When a magnet is placed in an external field, it experiences a torque which is also known as a magnetic couple. The magnitude of this magnetic couple depends on the strength of the magnetic field, the strength of the magnet, and their orientation.
Formula used: In this solution, we will use the following formula
$\tau = m \times B$ where $\tau$ is the magnetic couple acting on an object with a magnetic moment $m$ when placed in a magnetic field of strength $B$

Complete step by step answer:
The magnetic moment is a determination of its tendency to get arranged through a magnetic field.

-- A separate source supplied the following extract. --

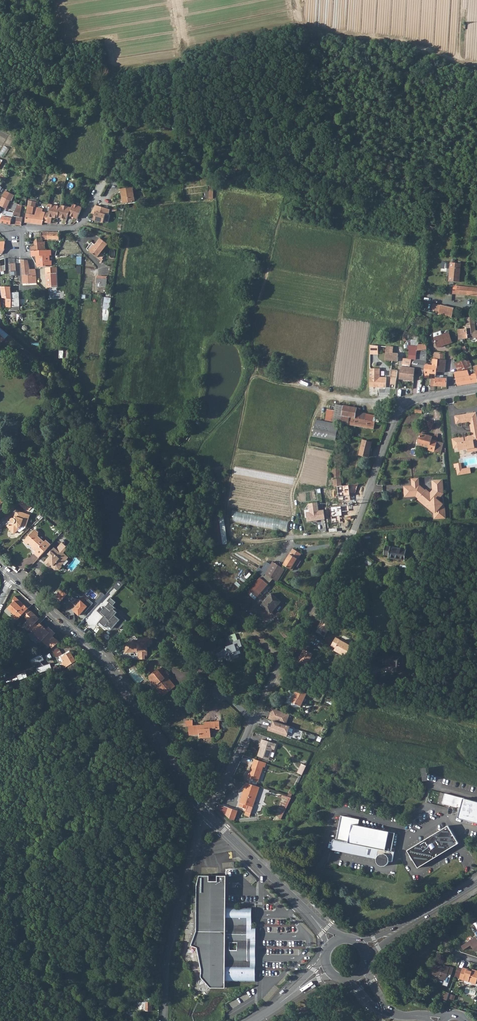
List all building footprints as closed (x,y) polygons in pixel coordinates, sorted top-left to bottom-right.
[(136,200),(134,187),(122,189),(124,202),(136,200)] [(1,203),(0,204),(0,205),(3,207),(7,199),(10,193),(6,191),(0,202),(1,203)] [(21,196),(16,196),(14,202),(15,203),(18,204),(20,205),(22,205),(26,206),(27,197),(24,197),(24,195),(22,194),(21,196)] [(29,199),(25,223),(42,225),(43,222),(47,223),(48,217),(50,212),(42,212),(43,209),(37,207),(35,215),(32,215),(34,207),(36,207),(37,202),(31,201),(32,199),(29,199)] [(14,213),(11,224),(21,225),(23,217),(20,217),(21,213),(22,209),(21,208),(22,205),(20,205),(18,204),(15,212),(14,213)] [(50,212),(48,217),(52,218),(58,219),(58,217),(67,219),(69,215),(77,219),(84,205),(81,204),(80,207),(74,204),(72,208),(61,205),(61,207),(49,204),(48,207),(51,208),(50,212)] [(110,209),(96,204),(92,212),(96,213),(94,219),(103,222),(106,213),(109,214),(110,209)] [(1,222),(11,224),(14,213),(5,211),(1,222)] [(59,232),(41,232),(42,238),(34,239),(35,246),(30,246),(31,251),(47,250),(47,249),(46,249),(45,242),(43,242),(43,239),(59,239),(59,233),(59,232)] [(93,246),(89,251),(97,257),(98,257),(101,260),(105,255),(101,252),(108,244),(101,238),(95,245),(94,247),(93,246)] [(95,245),(92,242),(87,249),(89,251),(93,246),(94,247),(95,245)] [(31,251),(31,255),(36,255),(36,257),(37,267),(38,267),(46,266),(46,265),(46,262),(48,262),(50,262),(49,250),(47,250),(31,251)] [(28,260),(21,259),(23,275),(30,274),(30,269),(28,260)] [(451,262),(450,281),(460,282),(461,263),(451,262)] [(57,267),(46,268),(47,288),(58,287),(57,267)] [(35,269),(30,269),(30,274),(23,275),(22,275),(23,283),(37,283),(36,270),(35,269)] [(107,278),(97,278),(96,286),(106,287),(107,278)] [(454,285),(453,293),(476,296),(476,287),(454,285)] [(11,287),(1,287),(1,289),(2,298),(8,298),(12,299),(12,293),(11,287)] [(12,299),(8,298),(8,311),(20,310),(20,306),(12,307),(12,299)] [(19,298),(12,299),(12,307),(20,306),(19,298)] [(111,298),(105,298),(103,310),(103,320),(108,321),(109,311),(111,298)] [(451,307),(441,305),(439,313),(452,316),(454,308),(451,307)] [(458,329),(459,339),(476,337),(476,330),(476,331),(475,323),(466,324),(467,328),(460,329),(458,329)] [(0,327),(0,340),(2,342),(9,335),(0,327)] [(433,338),(437,347),(452,342),(449,332),(433,338)] [(14,339),(9,335),(2,342),(8,347),(14,339)] [(370,355),(378,355),(378,346),(370,346),(370,355)] [(418,347),(408,346),(410,351),(409,358),(412,358),(417,357),(417,351),(418,347)] [(387,347),(386,360),(392,361),(398,362),(399,355),(394,354),(395,348),(387,347)] [(39,360),(27,350),(24,354),(36,364),(39,360)] [(411,363),(411,368),(416,369),(422,370),(421,371),(419,377),(423,378),(426,364),(427,361),(426,361),(427,356),(427,350),(417,351),(417,357),(412,358),(411,363)] [(278,358),(273,370),(280,372),(284,360),(278,358)] [(468,358),(455,362),(459,371),(473,368),(468,358)] [(426,364),(423,378),(430,378),(430,374),(436,374),(437,371),(438,364),(439,359),(436,359),(435,359),(435,365),(426,364)] [(438,364),(437,371),(444,372),(447,363),(445,363),(438,364)] [(402,366),(400,379),(415,381),(416,369),(411,368),(403,366),(402,366)] [(455,372),(456,378),(457,384),(458,386),(476,382),(476,376),(474,369),(455,372)] [(370,371),(370,390),(387,391),(387,380),(380,380),(380,372),(370,371)] [(435,386),(447,387),(447,378),(436,378),(435,380),(435,386)] [(336,406),(333,422),(373,429),(375,422),(368,421),(368,420),(359,418),(360,412),(361,410),(336,406)] [(368,420),(368,421),(375,422),(376,415),(360,412),(359,418),(368,420)] [(475,412),(454,416),(456,423),(469,421),(470,425),(476,424),(476,422),(475,412)] [(313,436),(335,440),(337,427),(324,425),(315,423),(313,436)] [(471,431),(472,435),(467,436),(467,437),(466,437),(466,438),(463,438),(463,437),(452,439),(453,448),(458,447),(458,450),(467,448),(467,452),(476,450),(476,430),(471,431)] [(432,436),(421,434),(418,445),(429,447),(429,450),(434,451),(436,440),(431,439),(432,436)] [(372,442),(364,440),(360,454),(368,456),(372,442)] [(460,463),(455,463),(457,474),(470,472),(469,467),(461,469),(460,463)] [(333,480),(334,483),(334,487),(342,486),(340,465),(332,466),(332,471),(331,471),(332,480),(333,480)] [(418,477),(411,478),(411,486),(419,485),(418,477)] [(419,485),(411,486),(411,487),(404,488),(405,496),(416,495),(417,496),(416,497),(426,506),(427,505),(434,510),(433,512),(433,517),(442,516),(442,511),(443,511),(441,479),(432,480),(432,489),(429,493),(424,488),(423,489),(419,485)] [(32,507),(24,499),(19,503),(22,507),(29,511),(32,507)] [(306,513),(307,522),(325,519),(324,510),(319,511),(317,503),(308,504),(310,513),(306,513)] [(24,513),(17,511),(15,516),(15,517),(15,518),(14,518),(13,518),(12,518),(11,519),(11,520),(10,521),(11,522),(11,523),(8,525),(11,528),(10,529),(14,533),(18,530),(19,529),(19,528),(21,526),(22,527),(23,526),(26,527),(30,516),(24,514),(24,513)] [(233,522),(288,530),(289,520),(235,512),(233,522)] [(228,543),(225,513),(212,515),(215,544),(228,543)] [(38,532),(35,529),(24,541),(27,545),(29,543),(32,546),(33,547),(32,548),(36,551),(34,553),(39,558),(51,545),(46,540),(44,542),(41,540),(41,539),(38,536),(39,535),(38,532)] [(68,548),(62,542),(59,545),(65,551),(67,549),(68,548)] [(387,555),(403,556),(404,545),(383,544),(383,552),(387,552),(387,555)] [(65,551),(59,545),(56,549),(54,547),(49,553),(51,555),(50,556),(44,562),(49,567),(50,565),(51,564),(52,565),(52,567),(55,570),(59,570),(62,567),(62,565),(67,559),(67,556),(63,553),(65,551)] [(301,553),(292,548),(282,564),(292,570),(295,565),(297,566),(300,560),(297,558),(301,553)] [(276,581),(284,568),(271,561),(264,574),(276,581)] [(247,592),(255,599),(268,584),(260,577),(247,592)] [(119,580),(113,587),(118,591),(123,584),(119,580)] [(62,589),(55,596),(61,601),(65,596),(76,606),(73,610),(79,615),(83,611),(85,613),(93,603),(88,599),(84,604),(79,600),(71,597),(68,595),(62,589)] [(105,596),(103,593),(95,602),(98,604),(105,596)] [(276,605),(277,606),(281,602),(271,593),(261,605),(269,613),(276,605)] [(29,608),(25,605),(24,605),(22,603),(15,596),(13,601),(14,602),(8,608),(15,615),(13,617),(17,620),(23,614),(28,609),(29,608)] [(116,603),(110,598),(107,601),(109,603),(101,612),(104,616),(99,622),(104,627),(107,625),(108,624),(113,628),(115,626),(119,630),(127,621),(122,617),(120,620),(114,614),(116,611),(117,610),(113,606),(116,603)] [(35,623),(39,619),(31,611),(30,612),(26,617),(25,617),(28,620),(23,625),(28,630),(29,629),(32,632),(38,626),(35,623)] [(122,617),(116,611),(114,614),(120,620),(122,617)] [(50,645),(52,648),(56,645),(59,642),(55,638),(54,638),(52,637),(53,636),(55,633),(49,627),(46,629),(45,630),(44,629),(44,627),(40,624),(38,626),(32,632),(29,635),(33,639),(36,635),(42,641),(48,646),(50,645)] [(322,649),(328,638),(316,632),(311,643),(322,649)] [(128,643),(125,645),(125,653),(131,653),(132,652),(133,651),(135,651),(150,648),(148,638),(143,638),(143,639),(138,639),(138,640),(134,641),(134,642),(128,643)] [(334,648),(333,651),(344,656),(349,646),(334,638),(330,646),(334,648)] [(230,658),(231,660),(232,660),(234,661),(243,657),(242,654),(245,653),(242,647),(246,645),(244,640),(238,642),(239,645),(235,647),(235,648),(228,652),(228,653),(223,655),(225,660),(230,658)] [(312,654),(303,650),(297,661),(306,666),(312,654)] [(64,668),(75,661),(69,651),(60,656),(64,661),(63,661),(64,663),(62,664),(64,668)] [(388,675),(392,675),(393,673),(401,673),(402,657),(396,656),(396,653),(393,653),(392,656),(384,655),(383,665),(389,666),(388,675)] [(41,654),(30,660),(33,666),(39,663),(41,662),(44,660),(41,654)] [(354,655),(343,674),(350,675),(360,658),(354,655)] [(36,668),(38,673),(53,668),(51,663),(45,665),(43,666),(36,668)] [(17,675),(19,680),(28,677),(26,672),(17,675)] [(167,699),(178,690),(164,673),(162,675),(160,672),(151,680),(167,699)] [(307,693),(297,689),(293,696),(292,696),(290,701),(300,706),(307,693)] [(291,714),(273,708),(270,718),(277,721),(288,724),(291,714)] [(289,732),(292,726),(275,720),(272,727),(289,732)] [(205,726),(194,727),(194,722),(187,722),(187,727),(190,727),(191,737),(201,736),(201,739),(212,739),(212,737),(212,734),(211,729),(217,729),(217,722),(205,723),(205,726)] [(269,730),(288,736),(289,732),(272,727),(270,726),(269,730)] [(271,748),(274,749),(275,743),(261,739),(259,742),(261,743),(257,755),(267,758),(271,748)] [(249,772),(247,776),(258,780),(263,765),(265,765),(266,761),(254,758),(250,772),(249,772)] [(302,761),(298,770),(302,773),(307,763),(302,761)] [(249,804),(253,806),(260,786),(246,781),(245,786),(246,786),(242,796),(241,796),(239,801),(240,801),(239,805),(247,808),(249,804)] [(291,796),(286,795),(279,809),(284,811),(291,796)] [(444,795),(442,805),(456,808),(460,809),(457,819),(476,824),(476,803),(444,795)] [(238,809),(229,806),(226,814),(232,819),(235,818),(238,809)] [(377,858),(376,860),(376,863),(377,864),(378,866),(379,867),(381,868),(382,868),(384,867),(385,866),(386,863),(391,864),(396,847),(392,846),(395,834),(358,825),(359,820),(341,816),(335,841),(333,840),(330,850),(353,855),(353,852),(377,858)] [(448,827),(407,852),(418,869),(459,844),(448,827)] [(377,858),(353,852),(353,855),(376,860),(377,858)] [(241,874),(240,867),(226,869),(228,876),(241,874)] [(211,987),(225,987),(225,981),(254,981),(254,961),(255,961),(255,955),(248,955),(248,952),(252,952),(252,945),(248,945),(248,942),(256,942),(256,927),(251,927),(251,908),(226,907),(227,876),(218,875),(218,881),(210,881),(210,875),(200,875),(198,884),(197,931),(192,945),(198,948),(201,969),(202,977),(211,987)] [(471,948),(472,947),(475,952),(476,950),(476,938),(476,937),(461,946),(463,950),(470,946),(471,948)] [(440,977),(445,979),(448,972),(451,973),(453,966),(450,965),(450,966),(443,964),(443,965),(433,962),(430,972),(440,975),(440,977)] [(473,968),(472,970),(466,968),(466,967),(463,966),(459,977),(476,982),(476,979),(476,969),(473,968)] [(145,999),(145,1002),(138,1002),(138,1010),(146,1010),(151,1010),(151,1006),(152,1006),(152,997),(141,997),(141,999),(145,999)]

When placed in a magnetic field, a magnet will tend to rotate such that it can align itself with the external magnetic field. The magnetic couple determines its tendency to align with the magnetic field. The couple acting on a magnet when placed in a magnetic field can be determined as
$\tau = m \times B$
The cross product in the above term can be simplified as
$\tau = mB\sin \theta$
The maximum couple experienced by the magnet is $4 \times {10^{ - 5}}N - m$ which corresponds to $\theta = 90^\circ \,({\text{as}}\,{\text{sin90}}^\circ {\text{ = 1)}}$ . Thus we can write the maximum couple as
${\tau _{max}} = mB = 4 \times {10^{ - 5}}$
When the magnet is rotated through $45^\circ$ , the new coupling will be calculated as
$\tau = mB\sin 45^\circ$
$\Rightarrow \tau = mB\dfrac{1}{{\sqrt 2 }}$
Hence the magnetic couple will be
$\tau = 4 \times {10^{ - 5}} \times \dfrac{1}{{\sqrt 2 }}$
Which gives us

$\tau = 2.82 \times {10^{ - 5}}\,N/m$ which corresponds to option (B).

Note: The torque experienced by the bar magnet will always be towards the equilibrium position where $\theta = 0^\circ$ . Hence we would have to hold the magnet in its place to form an angle of $45^\circ \,{\text{or}}\,90^\circ$ as otherwise, it will just align with the external magnetic field.